As I sit here, wrestling with the repercussions of my self-realization, that sentiment resonates. Rebirth is a clumsy metaphor for my experience; it’s less being reborn than it is learning how to be something you always already were. In some renderings of the Christian Gospel, Lazarus was still rotting after Jesus resurrected him. Shape Shift With Me, alongside my own experience, reminds me of that. You’ve come back to life, but now you have to figure out how to live inside your own corpse. The more powerfully your heart beats, the bloodier it’s going to be.

***

I don’t mean to romanticize my struggle, or to suggest that my experience is universal. I don’t think Grace intends to, either. We’re both simply trying to make sense of it. There’s still so much I don’t know. My transition has barely started. I don’t know about hormones, or hair removal, or when (or if) I’m going to take on a new, more obviously feminine name. I find myself deeply connecting to Shape Shift With Me for that reason. By Grace’s own admission, shared in press releases and interviews, the goal was to write a personal album about relationships from her distinct perspective, a response to Exile on Main Street or Liz Phair’s Exile in Guyville. In doing so, she’s written an album for the not-knowing. It feels like a signpost, marking a path on her new road—and on mine, too.

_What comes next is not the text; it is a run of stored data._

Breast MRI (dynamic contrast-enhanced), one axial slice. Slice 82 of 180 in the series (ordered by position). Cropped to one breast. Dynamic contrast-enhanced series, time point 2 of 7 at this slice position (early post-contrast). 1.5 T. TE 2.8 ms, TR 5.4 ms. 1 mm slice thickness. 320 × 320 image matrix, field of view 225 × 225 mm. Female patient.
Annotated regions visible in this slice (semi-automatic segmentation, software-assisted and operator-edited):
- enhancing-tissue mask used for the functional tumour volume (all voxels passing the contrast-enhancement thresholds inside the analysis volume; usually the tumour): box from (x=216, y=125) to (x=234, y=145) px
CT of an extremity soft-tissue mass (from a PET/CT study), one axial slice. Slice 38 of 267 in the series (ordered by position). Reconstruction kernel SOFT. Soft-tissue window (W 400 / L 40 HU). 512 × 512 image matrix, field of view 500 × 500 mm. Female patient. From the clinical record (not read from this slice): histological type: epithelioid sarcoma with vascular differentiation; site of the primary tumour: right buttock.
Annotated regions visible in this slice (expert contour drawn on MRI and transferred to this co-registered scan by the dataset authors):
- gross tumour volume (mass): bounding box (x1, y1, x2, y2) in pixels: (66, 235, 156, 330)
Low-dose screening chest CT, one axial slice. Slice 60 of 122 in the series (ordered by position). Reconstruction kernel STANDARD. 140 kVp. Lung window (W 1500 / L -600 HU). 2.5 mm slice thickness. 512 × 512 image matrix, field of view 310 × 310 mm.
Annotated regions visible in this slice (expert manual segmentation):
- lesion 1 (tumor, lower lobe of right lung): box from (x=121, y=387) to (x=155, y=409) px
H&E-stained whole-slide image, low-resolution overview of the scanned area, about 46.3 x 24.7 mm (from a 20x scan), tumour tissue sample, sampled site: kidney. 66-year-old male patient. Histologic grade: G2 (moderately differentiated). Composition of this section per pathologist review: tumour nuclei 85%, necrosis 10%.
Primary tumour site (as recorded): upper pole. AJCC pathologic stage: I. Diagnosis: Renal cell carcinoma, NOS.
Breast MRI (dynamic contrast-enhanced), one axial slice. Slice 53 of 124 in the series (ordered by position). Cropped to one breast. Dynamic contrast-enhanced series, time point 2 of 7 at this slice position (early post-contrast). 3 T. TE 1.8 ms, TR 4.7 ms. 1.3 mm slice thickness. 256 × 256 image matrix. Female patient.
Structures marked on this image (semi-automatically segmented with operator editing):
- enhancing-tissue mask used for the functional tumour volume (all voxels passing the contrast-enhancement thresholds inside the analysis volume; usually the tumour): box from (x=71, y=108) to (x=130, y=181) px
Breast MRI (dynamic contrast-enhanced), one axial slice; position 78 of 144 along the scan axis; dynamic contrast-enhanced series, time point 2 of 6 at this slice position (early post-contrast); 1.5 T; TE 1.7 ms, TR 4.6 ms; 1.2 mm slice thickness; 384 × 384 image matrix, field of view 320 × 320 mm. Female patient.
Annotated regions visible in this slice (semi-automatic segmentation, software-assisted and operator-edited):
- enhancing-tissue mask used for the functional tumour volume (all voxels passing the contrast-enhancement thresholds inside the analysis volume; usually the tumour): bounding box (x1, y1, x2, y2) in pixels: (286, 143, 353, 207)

A few days after my wife told me she needed time, she brought home a cake from Whole Foods. It was chocolate, its dark icing emblazoned with a single word in her favorite purple. It said, “Yes.” She had taken her time, and she realized that while some things may change, the important things haven’t, at least for the foreseeable future. I’ve gotten bad at making promises lately, but that doesn’t mean other people can’t make them to me.

In the most unambiguously hopeful song on the new album, "333," Grace sings about her desire to find love despite "cycles of death and regeneration, sensations of absence and loss." It’s an invitation:

All the devils that you don’t know
can all come along for the ride
I just want to be as close as I can get to you.

It may not always be true. But it is now. So I sing it with her.